It is on your own interest to provide a draft version (20 points) that is as close as possible to the final version (60 points). This way you get more feedback and can correct mistakes before submitting the final version.
2. Experiment
It is imperative that the student starts the epoxidation reaction as soon as possible because the reaction can require as much as two hours to complete!
Assume a weight of 120 g/mol for the unknown alkene (styrene (r=0.91 g/mL), a-methyl-styrene (r=0.91 g/mL), 3-methyl-styrene (r=0.90 g/mL), 4-methyl-styrene (r=0.90 g/mL), 4-chloro-a-methylstyrene (r=1.08 g/mL), 4-bromo-a-methylstyrene (r=1.36 g/mL), 4-bromo-styrene (r=1.40 g/mL), 4-chloro-styrene(r=1.16 g/mL), cis-stilbene (r=1.01 g/mL), trans-stilbene (r=1.01 g/mL) and calculate the amount of catalyst required accordingly. The alkenes have to be measured by volume under the hood.
If your TA asks you to add pyridine N-oxide, use about twice as many moles as you used for the catalyst.
Make sure that you close the flask with some parafilm during the reaction. The hotplate has to be cold. Why?
TLC is used to monitor the reaction and to optimize the solvent (start with EtOAc:hexane=1:4) used in the column chromatography. A good solvent (mixture) should show a good separation of the epoxide and the alkene (difference in Rf-values ~0.3-0.4). The epoxide should display a Rf-value about 0.4-0.5. Why?
The spotting should be performed using a capillary spotter (the student will have to make them himself). After developing the plate in the TLC chamber, the TLC plate should be dried briefly and then placed under the UV-light to visualize the alkene (Circle the spot with pencil). Next, the plate is dipped briefly into the ceric staining solution (Careful: very corrosive!). After wiping the backside clean, the TLC plate (face up) is placed on a warm hot plate.
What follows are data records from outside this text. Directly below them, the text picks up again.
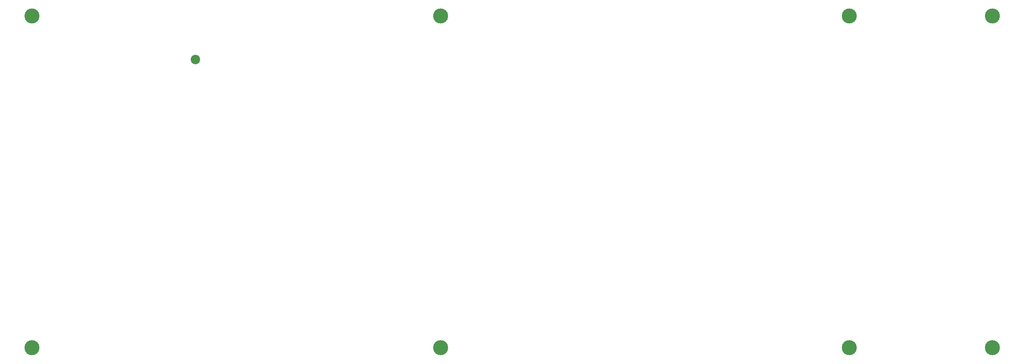
<source format=gbr>
G04 #@! TF.GenerationSoftware,KiCad,Pcbnew,(5.1.10-1-10_14)*
G04 #@! TF.CreationDate,2021-08-22T11:54:37-05:00*
G04 #@! TF.ProjectId,ori_bottom_plate,6f72695f-626f-4747-946f-6d5f706c6174,rev?*
G04 #@! TF.SameCoordinates,Original*
G04 #@! TF.FileFunction,Soldermask,Bot*
G04 #@! TF.FilePolarity,Negative*
%FSLAX46Y46*%
G04 Gerber Fmt 4.6, Leading zero omitted, Abs format (unit mm)*
G04 Created by KiCad (PCBNEW (5.1.10-1-10_14)) date 2021-08-22 11:54:37*
%MOMM*%
%LPD*%
G01*
G04 APERTURE LIST*
%ADD10C,2.200000*%
%ADD11C,3.500000*%
G04 APERTURE END LIST*
D10*
X203623474Y-49993944D03*
D11*
X356023442Y-117264265D03*
X356023442Y-39873575D03*
X260773394Y-117264265D03*
X260773394Y-39873575D03*
X165523314Y-117264265D03*
X165523314Y-39873575D03*
X389360818Y-39873640D03*
X389360818Y-117264200D03*
M02*

</source>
The Mo(VI)-compound in the solution reacts with polar compounds (epoxides, aldehydes, ketones) to form a dark blue Mo(V)-complex. A blue spot appears on the plate. The sketch of the resulting plate is drawn in the notebook and the TLC plate then disposed of. Do not take the TLC plate home! The silica and the chemicals will be all over the place.
The reaction should be terminated if the alkene is not (or barely) visible on the TLC plate anymore. Towards the end of the reaction, the student will have to spot a little heavier in order to detect small quantities of the alkene. The reaction time should not be longer than two hours because the reaction mixture has to be worked up as well.
As much as possible of the catalyst should be removed during the extraction and solvent removal. This will make it easier during the subsequent flash chromatography step.
It is very important that the crude is dried as thoroughly as possible. Due to the fact that the student will perform the column chromatography the following meeting, the student needs to store the crude in a vial. It might be a good idea to place a small quantity of anhydrous Na2SO4 in there and to cap the vial!
When boiling off the solvent, the student has to keep in mind that the products of the epoxidation are high-boiling liquids (i.e., styrene oxide: 194 oC (100 oC at 40 torr)). Therefore you should not boil it off to dryness. Generally, a small quantity of a oily residue with a characteristic odor will remain.
3. Things to think about
a. What would change if you have a higher or lower quantity of the catalyst?
b. Why do you need two techniques to visualize your compounds?
c. Why is a two phase system used in this reaction?
d. How does the promoter work?
e. Why should the epoxide have a Rf-value of 0.4-0.5 instead of 0.1-0.2?